Beyond the endless baking and holiday foods, one thing I always associate with my grandmother is egg noodles—with gravy. This is what we usually had growing up as an accompaniment to goulash (meat stew) or pot roast. The pot roast or goulash had lots of rich, beefy, tomato-tinged gravy that would be ladled out of the pot onto the noodles. It was great with the meat. But what I really loved was the next day, when the meat was all gone, but there was leftover gravy, and you could have a meal of the noodles and gravy all alone. This held true for leftover gravy from a chicken or, of course, turkey. You see where I’m going.
I will not be cooking Thanksgiving dinner this year, or any part of it. I tried to calculate back how long it has been since I’ve not prepared the entire Thanksgiving meal or, on the rare occasion, a major contribution to it. I think it is 30 years.
So I am not going to have turkey gravy. But you probably will, and I encourage you to have some of it over some tender egg noodles. And even though I won’t have gravy, I do have some excellent chicken stock in the freezer. So when I saw some homemade egg noodles at the farmer’s market, made by a Tennessee Amish community, I bought them, partly from wonder that they existed here. Who knew? Apparently, the Amish have been migrating from strongholds like Pennsylvania to the South, with Kentucky, Tennessee, and even Texas among their final destinations. Seeing their stand of baked goods, eggs, butter, and these noodles at the farmer’s market was like seeing a mini version of my beloved Reading Terminal Market in Philadelphia. And of course, reminded me of my grandmother’s food.
I made some of these noodles for my dinner last night, very plain.

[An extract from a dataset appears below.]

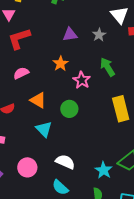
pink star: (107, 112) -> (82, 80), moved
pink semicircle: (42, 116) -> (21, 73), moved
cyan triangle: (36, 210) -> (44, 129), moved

Instead of thickening with flour into a gravy, I just made a light sauce by caramelizing some onions and reducing good homemade stock down until it thickened a bit. Not like good gravy, but good.
Noodles and apples go nicely together. I happened to have some gravensteins and a local variety, Arkansas Black, on hand, and made some apple sauce and a crisp with the extras—a fitting dessert for the plain noodles. Grandma would have approved.
These noodles were about the size of fettucine. For true noodles and gravy, I like a broad egg noodle. Two reliable brands are Mueller’s and Pennsylvania Dutch. Of course, you can make your own, too. Just cook til tender, and pour the hot gravy over.
For a lighter facsimile:
Heat until bubbling 1 tea olive oil and 1 T butter
Add ¼ cup good homemade chicken stock, reduce heat to medium and cook til most of it is absorbed. Repeat twice more (another ½ cup), each time reducing a little less, then add a final ¼ cup stock, for a total of 1 cup, reducing just a little; you should have enough sauce to toss with 6-7 oz of noodles, or for two servings. Garnish with chopped parsley.